On May 26, 2026, India’s Ministry of Statistics and Programme Implementation released the report of its Technical Advisory Committee on Base Year Revision of the All-India Index of Industrial Production, shifting the base year from 2011–12 to 2022–23. This is not a minor administrative adjustment. It is a fundamental revision of how India’s industrial economy is seen, counted, and understood.
Why Base Year Revisions Matter
India’s IIP base year shifts from 2011-12 to 2022-23. This revises the item basket, industry weights, and data sources to reflect the current structure of India’s industrial economy. Last revision: 2011-12 (from 2004-05). GDP growth FY2025-26 estimated at 7.4% (nominal 10% for FY26-27).
[MOSPI / PIB, May 26, 2026 / 2026 Union Budget]
The Index of Industrial Production measures month-to-month changes in industrial output across three broad sectors: manufacturing, electricity, and mining. The Reserve Bank of India uses it to inform monetary policy decisions, by the government to assess the impact of industrial policy, by international investors to evaluate India’s economic trajectory, and by rating agencies to calibrate sovereign credit assessments. When the base year is outdated, the index’s representation of the economy’s actual structure becomes increasingly distorted.
The 2011–12 base year predates several structural shifts in India’s industrial economy: the dramatic rise of electronics manufacturing under PLI schemes, the decline of certain heavy industries as environmental compliance costs increased, the emergence of specialty chemicals and pharmaceuticals as significant industrial categories, and the compositional changes brought by the GST regime which fundamentally altered how formal and informal sector activity is reported.
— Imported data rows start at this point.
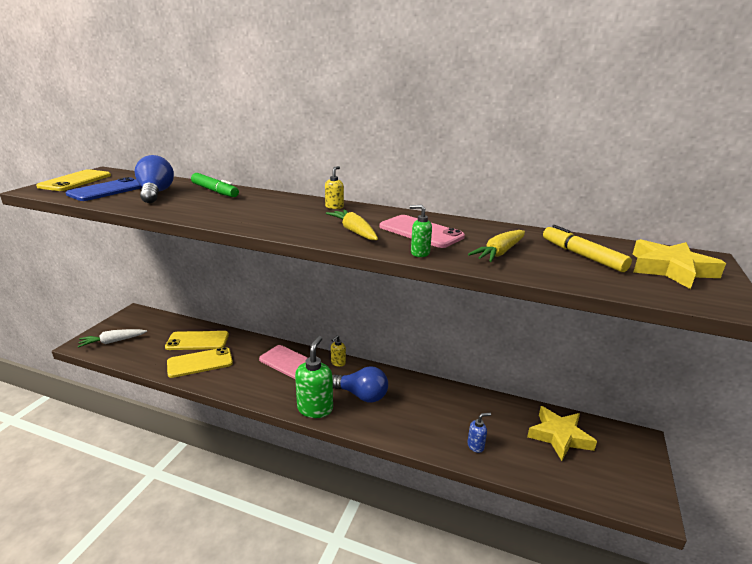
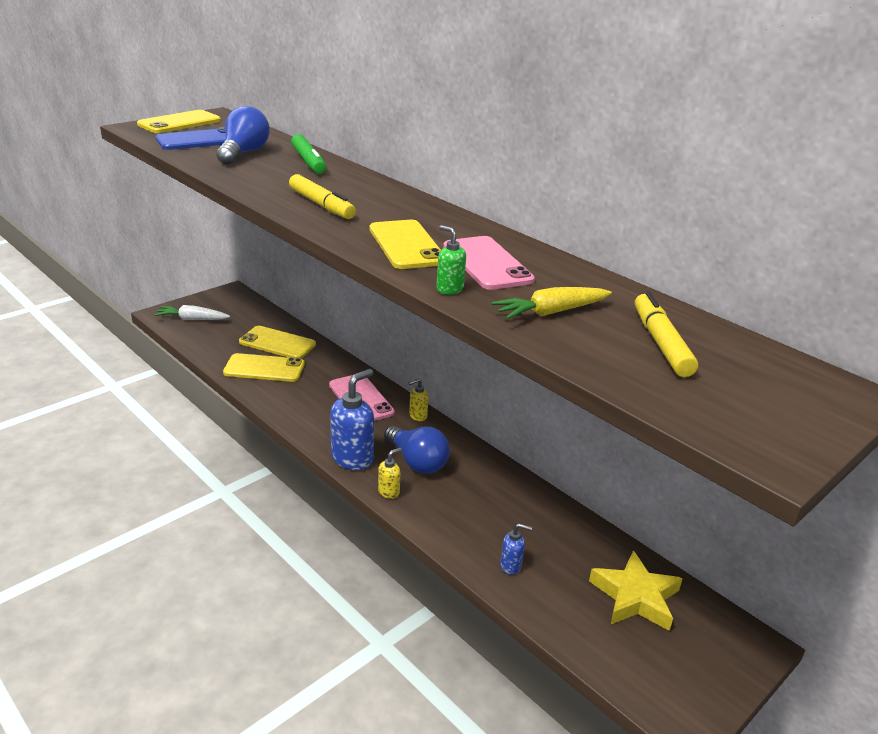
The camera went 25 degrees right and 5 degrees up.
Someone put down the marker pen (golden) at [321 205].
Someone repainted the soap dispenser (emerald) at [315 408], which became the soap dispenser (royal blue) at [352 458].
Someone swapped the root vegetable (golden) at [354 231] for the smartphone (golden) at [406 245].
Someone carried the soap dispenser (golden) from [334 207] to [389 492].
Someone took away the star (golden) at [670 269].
A 2022–23 base year captures an economy after all these changes have occurred.
What Changes in the New Framework
The Technical Advisory Committee’s report recommends updating the item basket to include new products and remove obsolete ones, revising the weights assigned to different industries to reflect their current contribution to industrial value added, updating data sources to leverage new administrative datasets. This particularly involves GST filing data and Annual Survey of Industries results that provide more granular and right production tracking than the older sample surveys and improving the geographic and enterprise size coverage of the index.

The practical implications are significant. Growth rates calculated under the new index may differ from those under the old one for the same actual change in economic activity. This does not mean the economy has grown more or less than previously thought. It means the measurement is more accurate. The revision is also likely to capture India’s informal-to-formal sector migration more accurately, as GST-based tracking picks up enterprises that previously flew below the radar of industrial surveys.
The Policy Dimension
Accurate industrial statistics are the foundation of evidence-based policy. If the IIP systematically underweights high-growth sectors like electronics, specialty pharmaceuticals, or advanced manufacturing, policymakers targeting support to strategic industries may be directing resources based on a distorted picture of where the economy is. The PLI scheme’s impact, for example, should show up more clearly in a 2022–23 based IIP than in one anchored to 2011–12 industrial structures.
A Visionary Conclusion: Count Accurately to Govern Honestly
The electronics manufacturer in Noida will now be more accurately represented in India’s industrial statistics. The specialty chemical plant in Gujarat that grew from nothing in 2014 to a significant exporter will carry more proper weight. The pharmaceutical manufacturer whose API production has become strategically critical will be properly counted. This is what statistical accuracy looks like in practice: not exciting, not headline-generating, but essential.
India’s ambition to be a USD 5 trillion economy by the end of the decade requires that the measurements used to track that ambition are honest and current. The base year revision delivers that honesty. Now ensure that the revised series is published on time, that historical back-series comparisons are made available to researchers, and that the RBI and the Finance Ministry align their analytical frameworks with the revised index without delay. Good governance starts with good data.